Excerpt to read -

Last web series I watched was from The Onion, called 'sex house' it was a spoof of 'big brother'-style shows. They'd clearly spent some money on doing a good job of it. But people seem to like all kinds of utter shit on YouTube, so there's space there for lower budget productions. And if you can get regular eyeballs, you can seek sponsorship and make a living.
Response from 9 years, 6 months ago - Paddy Robinson-Griffin SHOW
9 years, 6 months ago - Stephan George
Hi Paddy, I'm not planning to monetize it, as I'm aware of the difficulty of it. I want to make a web series about a serial killer, so unlike the popular comedies there is already a restricted audience. However I hope to slowly built an audience (I'm aware that I will have to invest a bit into marketing) that might be interested in a feature film with a similar style and subject.
Response from 9 years, 6 months ago - Stephan George SHOW
9 years, 6 months ago - Chris Regan
Hi Stephan,
I'm working on a webseries right now! I've been keeping a video diary on my youtube page - www.youtube.com/cgregan
Paddy is right, it's definitely about getting views and it's tough sometimes. I'm only ten episodes into mine and we've made it to just under a thousand subscribers and over 7,000 views, but it's felt like we've had to fight for every one of those views at times.

Objective 1 -
In the forum thread about web series, what is the subject of the web series Stephan George wants to make?
The forum thread and the entries after it are unrelated material.

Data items
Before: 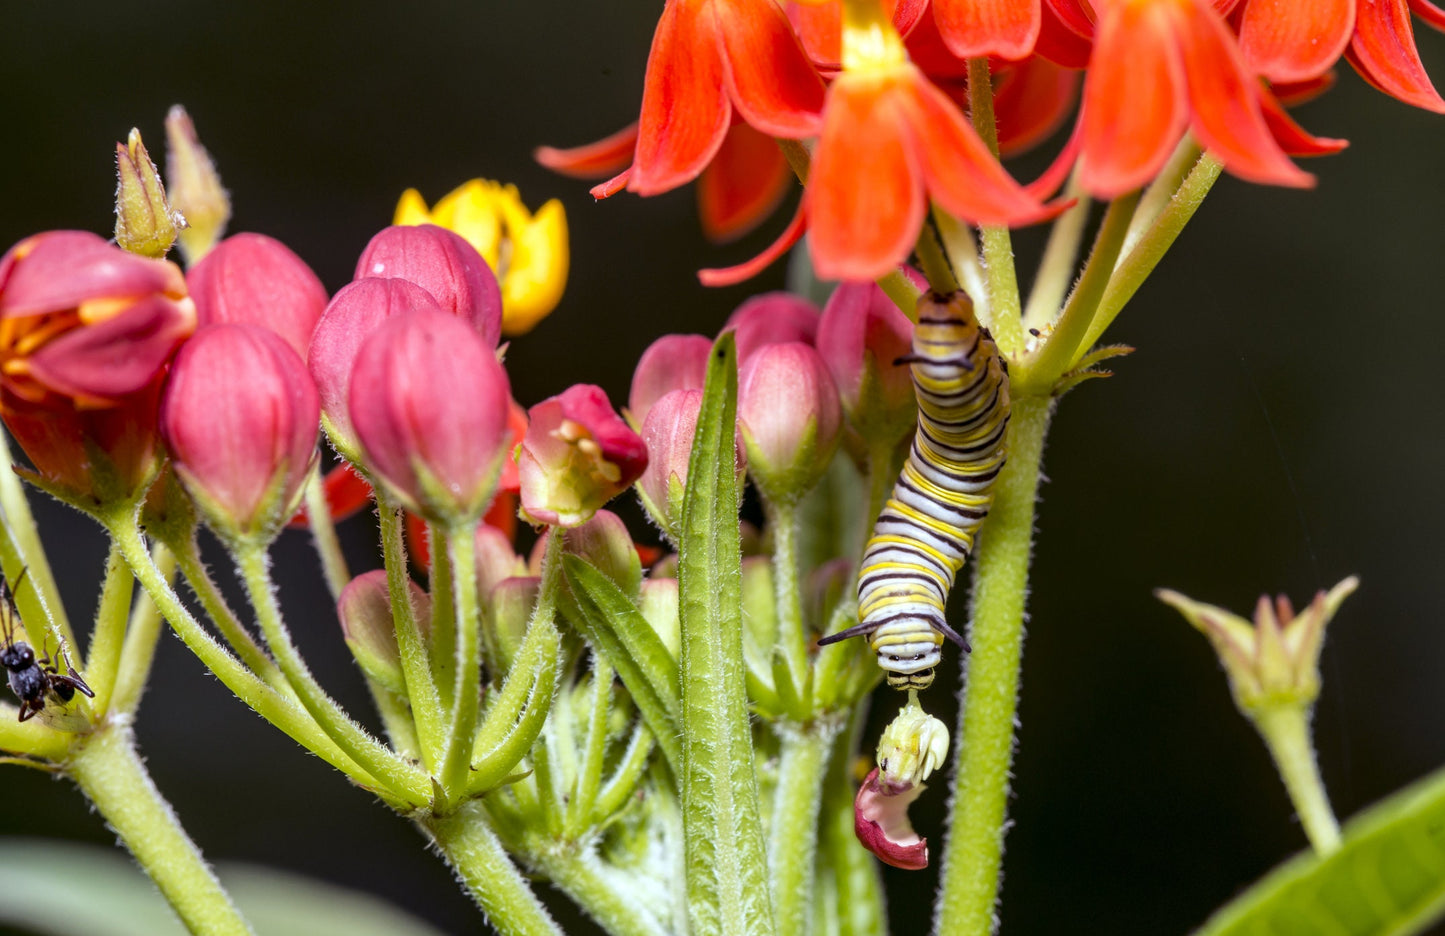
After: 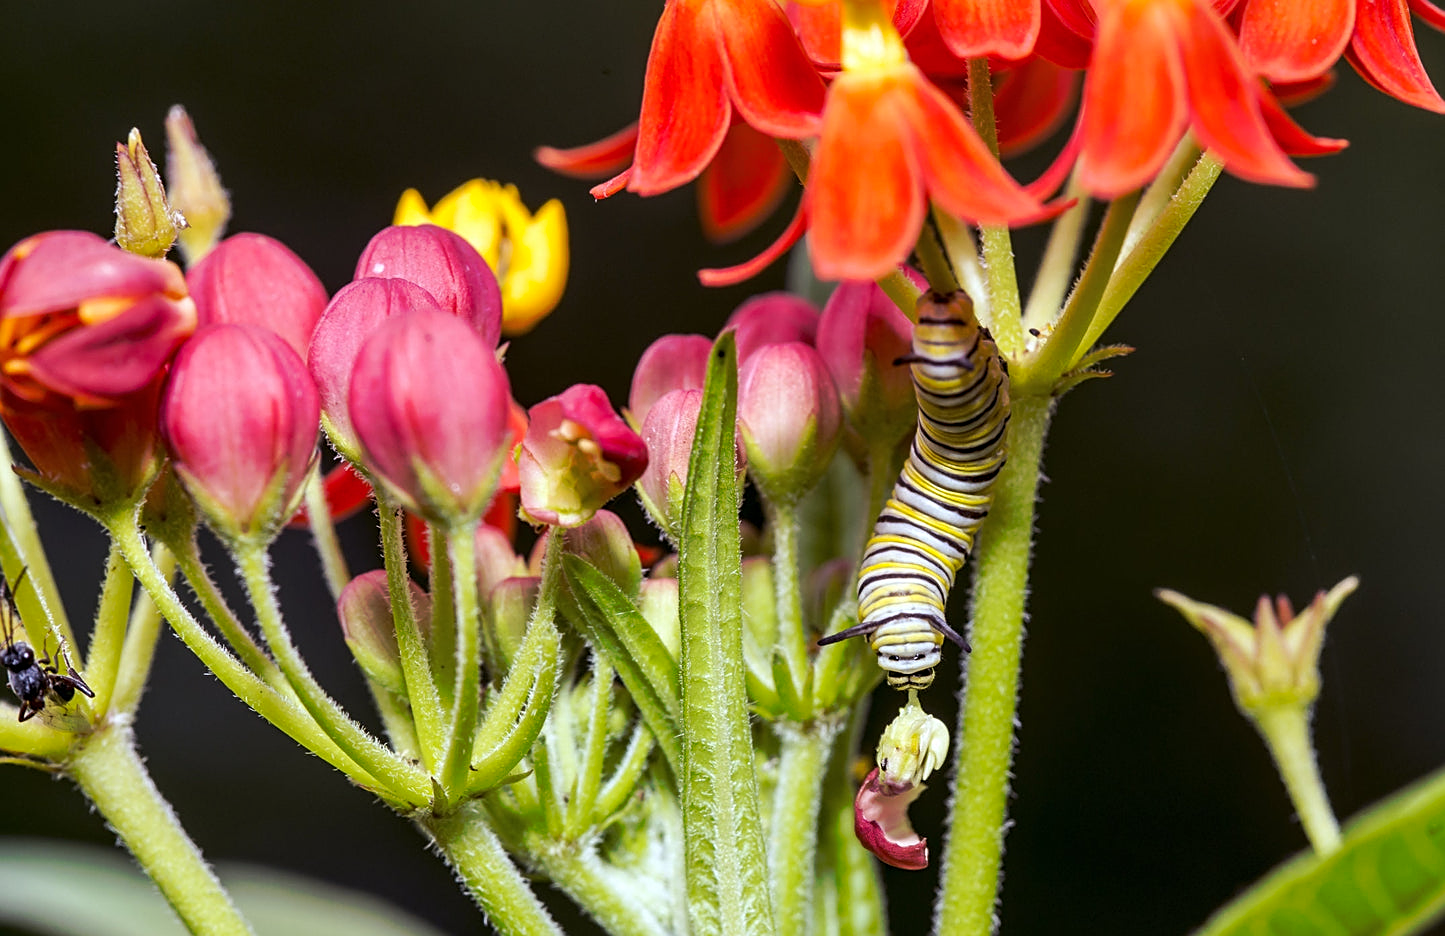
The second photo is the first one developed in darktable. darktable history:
sharpen: on, module defaults
tone curve: curves: ch0 [(0, 0) (0.003, 0.003) (0.011, 0.011) (0.025, 0.024) (0.044, 0.042) (0.069, 0.066) (0.1, 0.095) (0.136, 0.129) (0.177, 0.169) (0.224, 0.214) (0.277, 0.264) (0.335, 0.319) (0.399, 0.38) (0.468, 0.446) (0.543, 0.558) (0.623, 0.636) (0.709, 0.719) (0.801, 0.807) (0.898, 0.901) (1, 1)], preserve colors none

Objective 2 -
Return the text of each photo entry unchanged, including its edit settings, but leave the pictures out.

Task result 1 -
A serial killer.

Task result 2 -
Before: 
After: 
The second photo is the first one developed in darktable. darktable history:
sharpen: on, module defaults
tone curve: curves: ch0 [(0, 0) (0.003, 0.003) (0.011, 0.011) (0.025, 0.024) (0.044, 0.042) (0.069, 0.066) (0.1, 0.095) (0.136, 0.129) (0.177, 0.169) (0.224, 0.214) (0.277, 0.264) (0.335, 0.319) (0.399, 0.38) (0.468, 0.446) (0.543, 0.558) (0.623, 0.636) (0.709, 0.719) (0.801, 0.807) (0.898, 0.901) (1, 1)], preserve colors none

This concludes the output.